或者直接传送门。笔者手头已经有个旧版本的包了,就懒得下载了,一样用。。。
解压安装
上传
在node3:
cd /export/software/
rz
解压
tar -zxvf apache-hive-2.1.0-bin.tar.gz -C /export/server/
cd /export/server/
mv apache-hive-2.1.0-bin hive-2.1.0-bin
为了使用方便,改个名。
安装MySQL
由于Hive的元数据是保存在MySQL的,故需要安装MySQL,笔者的node3已经安装过了。
修改Hive配置
默认配置一般都不是想要的状态。。。
cd /export/server/hive-2.1.0-bin/conf/
mv hive-env.sh.template hive-env.sh
vim hive-env.sh
在49行插入:
HADOOP_HOME=/export/server/hadoop-2.7.5
在52行插入:
export HIVE_CONF_DIR=/export/server/hive-2.1.0-bin/conf
使用:wq
保存退出。
使用 ll -ah
查看当前目录下的文件:
手动改haive-default-xml.template
的名称及内容。笔者直接在win搞个hive-site.xml
,内容先改成:
<?xml version="1.0" encoding="UTF-8" standalone="no"?>
<?xml-stylesheet type="text/xsl" href="configuration.xsl"?><!--
Licensed to the Apache Software Foundation (ASF) under one or more
contributor license agreements. See the NOTICE file distributed with
this work for additional information regarding copyright ownership.

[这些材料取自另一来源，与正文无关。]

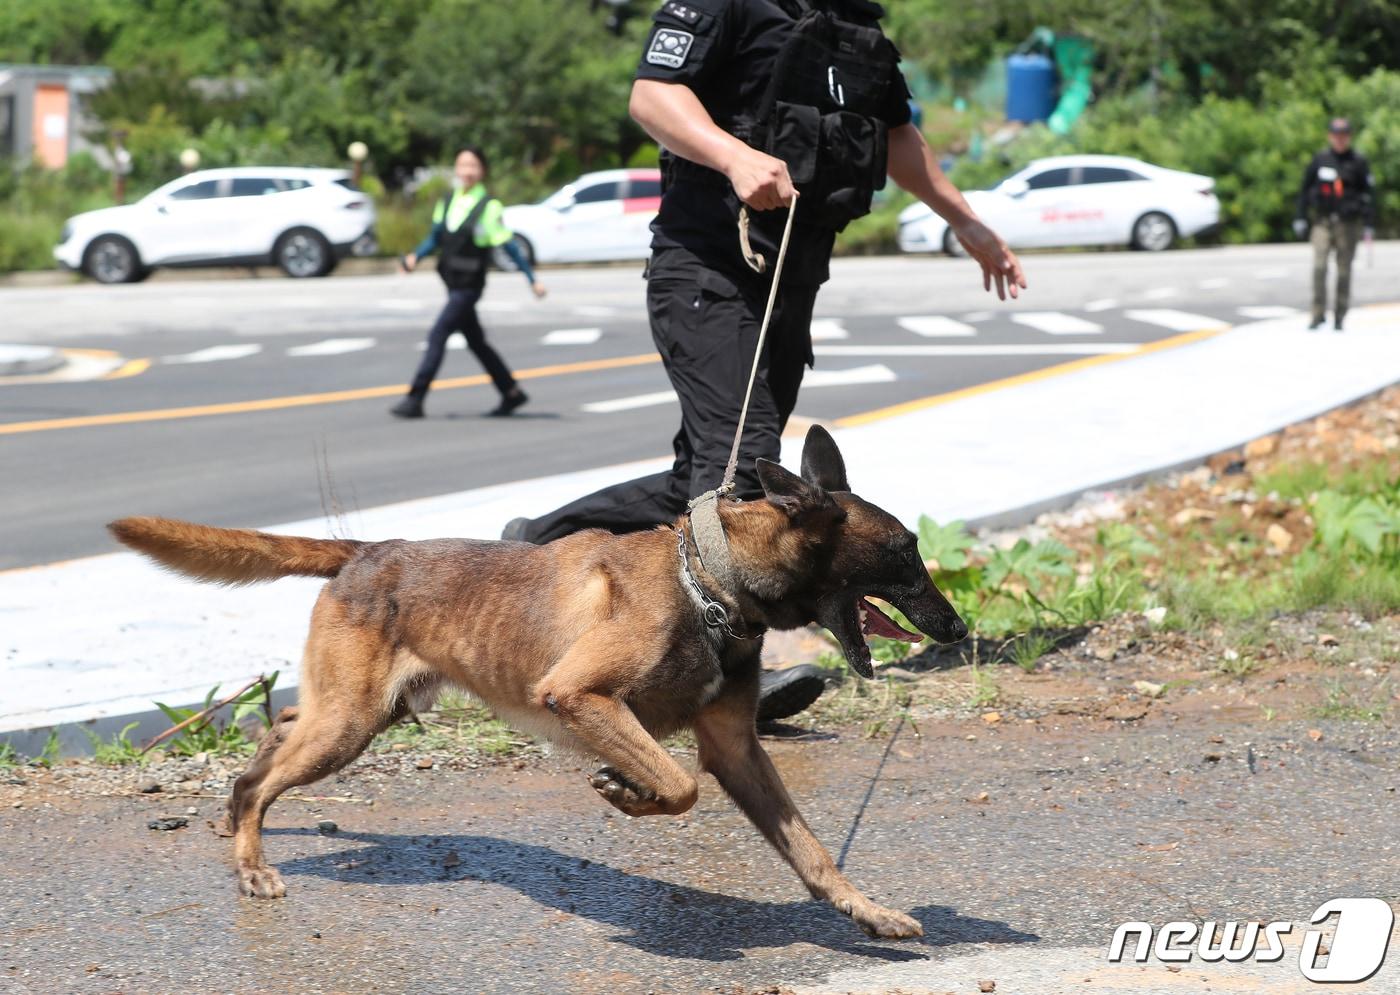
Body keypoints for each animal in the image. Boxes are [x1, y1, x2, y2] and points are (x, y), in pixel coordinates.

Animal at [109, 428, 968, 940]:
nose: (959, 629)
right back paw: (251, 856)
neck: (709, 583)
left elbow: (809, 848)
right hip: (348, 722)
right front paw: (629, 790)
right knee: (263, 777)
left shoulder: (735, 747)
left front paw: (864, 909)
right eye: (904, 551)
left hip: (353, 715)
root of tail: (367, 549)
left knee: (268, 744)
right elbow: (679, 782)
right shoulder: (580, 695)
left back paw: (236, 822)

The ASF licenses this file to You under the Apache License, Version 2.0
(the "License"); you may not use this file except in compliance with
the License. You may obtain a copy of the License at
http://www.apache.org/licenses/LICENSE-2.0
Unless required by applicable law or agreed to in writing, software
distributed under the License is distributed on an "AS IS" BASIS,
WITHOUT WARRANTIES OR CONDITIONS OF ANY KIND, either express or implied.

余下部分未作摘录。